**Problem statement**
When the line with "令和7(2025)年度" turns up below, begin repeating exactly, and carry on through the line with "กลางสนามฟุตบอล"; no pictures go into the copy.

Items listed in a dataset:
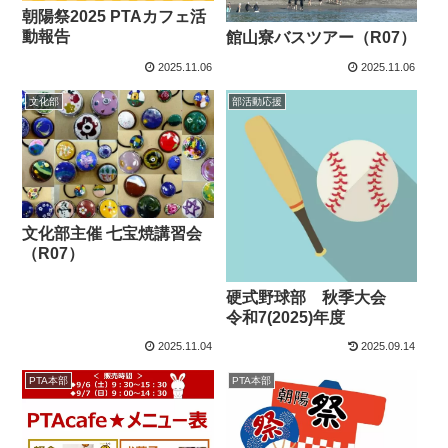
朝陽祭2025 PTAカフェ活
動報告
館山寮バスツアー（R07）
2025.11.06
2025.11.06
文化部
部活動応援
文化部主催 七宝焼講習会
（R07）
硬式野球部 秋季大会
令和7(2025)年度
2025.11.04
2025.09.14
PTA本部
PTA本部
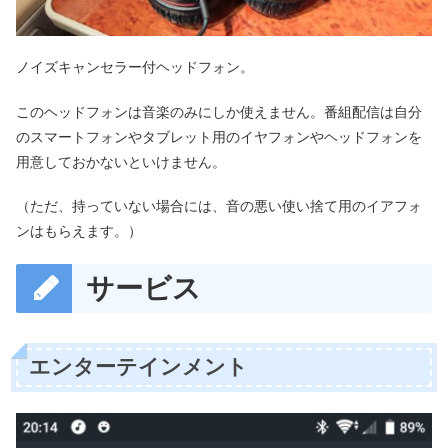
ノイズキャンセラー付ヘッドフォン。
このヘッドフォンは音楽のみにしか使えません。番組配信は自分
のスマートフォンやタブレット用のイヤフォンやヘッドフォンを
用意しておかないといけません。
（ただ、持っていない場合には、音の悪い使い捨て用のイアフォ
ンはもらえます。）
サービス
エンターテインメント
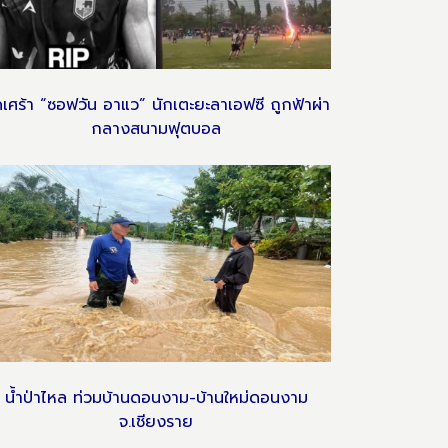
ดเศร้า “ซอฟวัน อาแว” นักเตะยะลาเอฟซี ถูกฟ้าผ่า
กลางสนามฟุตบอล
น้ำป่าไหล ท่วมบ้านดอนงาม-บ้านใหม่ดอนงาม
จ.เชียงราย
---
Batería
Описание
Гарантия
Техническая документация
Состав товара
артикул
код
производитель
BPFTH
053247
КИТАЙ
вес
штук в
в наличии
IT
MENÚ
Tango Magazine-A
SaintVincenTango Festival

**Exercise output**
令和7(2025)年度
2025.11.04
2025.09.14
PTA本部
PTA本部
ノイズキャンセラー付ヘッドフォン。
このヘッドフォンは音楽のみにしか使えません。番組配信は自分
のスマートフォンやタブレット用のイヤフォンやヘッドフォンを
用意しておかないといけません。
（ただ、持っていない場合には、音の悪い使い捨て用のイアフォ
ンはもらえます。）
サービス
エンターテインメント
ดเศร้า “ซอฟวัน อาแว” นักเตะยะลาเอฟซี ถูกฟ้าผ่า
กลางสนามฟุตบอล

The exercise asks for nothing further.